> _PROBLEM STATEMENT_
Would you return the entries below exactly from the line containing "Caxton Magazines staff" onward, ending with the final line and including it, and nothing else?

-- SUPPLIED MATERIAL follows --

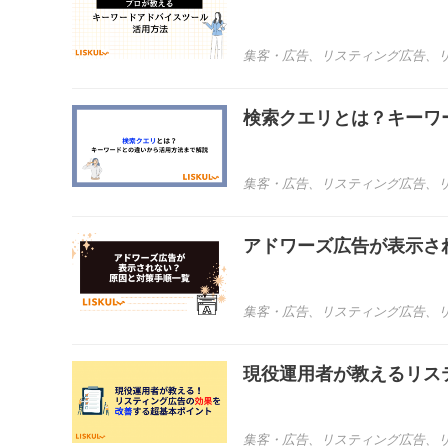
集客・広告
、
リスティング広告
、
検索クエリとは？キーワ
集客・広告
、
リスティング広告
、
アドワーズ広告が表示さ
集客・広告
、
リスティング広告
、
現役運用者が教えるリス
集客・広告
、
リスティング広告
、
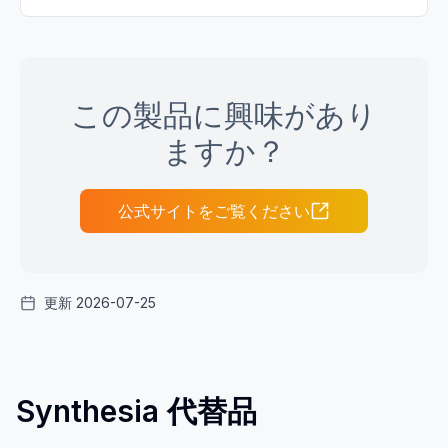
この製品に興味があり
ますか？
公式サイトをご覧ください
更新 2026-07-25
Synthesia 代替品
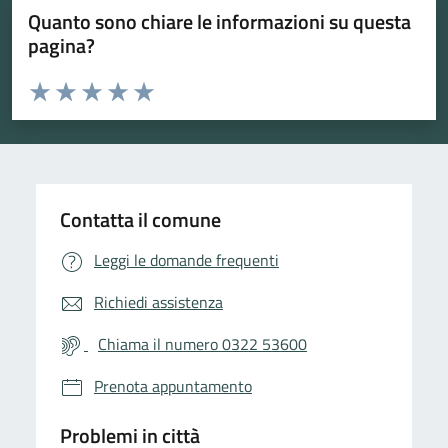
Quanto sono chiare le informazioni su questa
pagina?
Valuta da 1 a 5 stelle la pagina
Valuta 1 stelle su 5
Valuta 2 stelle su 5
Valuta 3 stelle su 5
Valuta 4 stelle su 5
Valuta 5 stelle su 5
Contatta il comune
Leggi le domande frequenti
Richiedi assistenza
Chiama il numero 0322 53600
Prenota appuntamento
Problemi in città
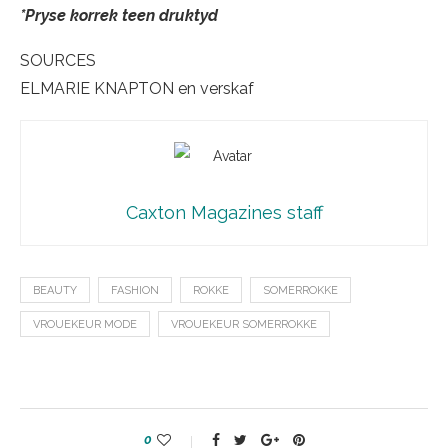
*Pryse korrek teen druktyd
SOURCES
ELMARIE KNAPTON en verskaf
Caxton Magazines staff
BEAUTY
FASHION
ROKKE
SOMERROKKE
VROUEKEUR MODE
VROUEKEUR SOMERROKKE
0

-- SUPPLIED MATERIAL concluded --

> _RESPONSE AREA_
Caxton Magazines staff
BEAUTY
FASHION
ROKKE
SOMERROKKE
VROUEKEUR MODE
VROUEKEUR SOMERROKKE
0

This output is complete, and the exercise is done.